Eine Sache, die von einer Spielerin nach der Sitzung bemängelt wurde ist, dass sich unsere Geschichten thematisch alle recht ähnlich waren. Wir hatten eigentlich alle Beziehungsprobleme, in der Regel mit dem Ehemann/der Ehefrau oder der Freundin. Ich persönlich fand das gar nicht schlecht, im Gegenteil, und ich denke, es ergibt sich einfach oft, dass man seiner Kreativität nicht völlig freien Lauf lässt, sondern grob in der Richtung denkt, die schon von den anderen Charakteren eingeschlagen wurde.
Edit: Gedanken zum Penny-Mechanismus:Ich habe noch etwas darüber nachgedacht, ob und wie der Penny-Mechanismus in unserer Runde funktioniert hat.
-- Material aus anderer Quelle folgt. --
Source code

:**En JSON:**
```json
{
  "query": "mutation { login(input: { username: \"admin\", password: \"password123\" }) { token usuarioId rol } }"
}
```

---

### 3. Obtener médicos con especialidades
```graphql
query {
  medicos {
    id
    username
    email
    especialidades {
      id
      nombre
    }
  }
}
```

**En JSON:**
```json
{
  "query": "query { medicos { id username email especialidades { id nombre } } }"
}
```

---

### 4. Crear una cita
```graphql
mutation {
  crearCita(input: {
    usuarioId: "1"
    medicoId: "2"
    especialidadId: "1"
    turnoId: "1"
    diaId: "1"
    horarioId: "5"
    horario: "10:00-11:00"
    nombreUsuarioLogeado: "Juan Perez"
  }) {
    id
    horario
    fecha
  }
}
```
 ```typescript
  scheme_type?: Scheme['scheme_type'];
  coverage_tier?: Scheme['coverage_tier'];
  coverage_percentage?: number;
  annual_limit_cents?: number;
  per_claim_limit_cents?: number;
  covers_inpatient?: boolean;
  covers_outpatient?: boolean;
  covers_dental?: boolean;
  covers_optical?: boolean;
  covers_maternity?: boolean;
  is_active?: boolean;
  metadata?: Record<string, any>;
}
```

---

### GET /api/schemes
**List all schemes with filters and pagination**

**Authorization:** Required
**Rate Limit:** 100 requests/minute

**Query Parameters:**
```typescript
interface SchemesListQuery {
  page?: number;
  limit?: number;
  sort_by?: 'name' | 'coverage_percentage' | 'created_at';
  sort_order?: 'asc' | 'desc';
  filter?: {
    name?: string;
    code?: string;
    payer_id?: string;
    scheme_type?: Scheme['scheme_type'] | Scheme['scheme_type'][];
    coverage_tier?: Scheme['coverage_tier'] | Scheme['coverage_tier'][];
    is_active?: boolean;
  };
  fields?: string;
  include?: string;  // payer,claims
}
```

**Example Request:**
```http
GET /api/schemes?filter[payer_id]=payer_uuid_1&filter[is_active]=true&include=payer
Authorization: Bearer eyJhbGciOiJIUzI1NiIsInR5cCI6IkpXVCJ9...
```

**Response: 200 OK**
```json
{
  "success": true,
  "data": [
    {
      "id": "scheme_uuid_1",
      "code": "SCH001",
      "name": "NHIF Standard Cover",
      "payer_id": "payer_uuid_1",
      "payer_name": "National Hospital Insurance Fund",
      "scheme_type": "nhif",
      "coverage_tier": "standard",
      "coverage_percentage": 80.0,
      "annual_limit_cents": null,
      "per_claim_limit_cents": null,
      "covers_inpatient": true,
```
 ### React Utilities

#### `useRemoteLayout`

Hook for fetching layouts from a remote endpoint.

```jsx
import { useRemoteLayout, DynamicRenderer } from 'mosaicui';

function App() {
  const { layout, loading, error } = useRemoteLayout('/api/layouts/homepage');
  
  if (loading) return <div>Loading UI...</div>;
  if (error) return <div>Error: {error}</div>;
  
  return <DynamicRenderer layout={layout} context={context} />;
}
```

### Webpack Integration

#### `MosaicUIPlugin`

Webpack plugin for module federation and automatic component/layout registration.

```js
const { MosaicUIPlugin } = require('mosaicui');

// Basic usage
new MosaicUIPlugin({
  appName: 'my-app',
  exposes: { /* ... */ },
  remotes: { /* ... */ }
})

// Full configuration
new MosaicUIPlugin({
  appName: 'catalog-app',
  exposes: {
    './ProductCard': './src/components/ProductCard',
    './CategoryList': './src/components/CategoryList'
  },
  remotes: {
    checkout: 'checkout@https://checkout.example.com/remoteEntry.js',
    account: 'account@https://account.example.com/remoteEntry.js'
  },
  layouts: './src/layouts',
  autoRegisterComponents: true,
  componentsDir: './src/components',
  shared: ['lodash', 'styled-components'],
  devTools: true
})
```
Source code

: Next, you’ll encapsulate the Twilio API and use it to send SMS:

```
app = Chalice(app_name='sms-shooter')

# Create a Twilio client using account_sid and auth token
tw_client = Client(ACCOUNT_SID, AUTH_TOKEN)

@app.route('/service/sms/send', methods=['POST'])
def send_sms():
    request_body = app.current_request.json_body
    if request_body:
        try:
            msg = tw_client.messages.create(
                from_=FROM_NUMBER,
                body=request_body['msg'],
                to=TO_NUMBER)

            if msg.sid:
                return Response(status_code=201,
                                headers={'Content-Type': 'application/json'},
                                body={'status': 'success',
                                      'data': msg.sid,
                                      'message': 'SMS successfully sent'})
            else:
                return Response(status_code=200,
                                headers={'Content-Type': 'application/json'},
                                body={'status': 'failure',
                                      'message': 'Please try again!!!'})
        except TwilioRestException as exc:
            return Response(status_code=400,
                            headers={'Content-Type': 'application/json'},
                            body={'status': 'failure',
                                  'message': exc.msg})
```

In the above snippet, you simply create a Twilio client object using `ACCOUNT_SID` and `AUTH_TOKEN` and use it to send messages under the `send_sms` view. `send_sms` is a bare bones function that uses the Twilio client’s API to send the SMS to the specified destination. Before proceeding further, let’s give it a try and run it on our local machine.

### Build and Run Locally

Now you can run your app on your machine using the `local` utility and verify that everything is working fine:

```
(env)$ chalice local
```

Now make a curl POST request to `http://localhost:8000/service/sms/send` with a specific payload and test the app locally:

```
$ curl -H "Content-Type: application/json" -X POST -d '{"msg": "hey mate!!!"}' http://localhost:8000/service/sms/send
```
Ich habe den Eindruck, dass er bei uns seine Wirkung völlig verfehlt hat. Man kann die Designer-Notes des Autors ja durchaus so interpretieren, dass durch die Anreize, Pennies zu sammeln ein Wettbewerb von guten Ideen ausgelöst werden soll, bei dem sich die Guides gegenseitig hochschaukeln. Das hat definitiv nicht statt gefunden. Ich denke, es hätte zumindest in unserer Runde keinen Unterschied gemacht, wenn man als Guide keine Pennies als Belohnung bekäme, und dafür die Reisen in einer festen Reihenfolge durchspielen würde, wobei jedem Spieler dann in der ersten, zweiten und dritten Reise jeweils eine feste Anzahl von Aktionen zur Verfügung stände, die wie üblich von den Guides beschrieben würden.
Fazit:Mindestens einer der Mitspieler ist gewillt, "A Penny For My Thoughts" noch einmal zu spielen, ihm hat es nämlich trotz allem gut gefallen. Über Feedback und Tipps würde ich mich deshalb natürlich freuen. Was kann man besser machen? Habt ihr ähnlich Erfahrungen mit dem Spiel gemacht?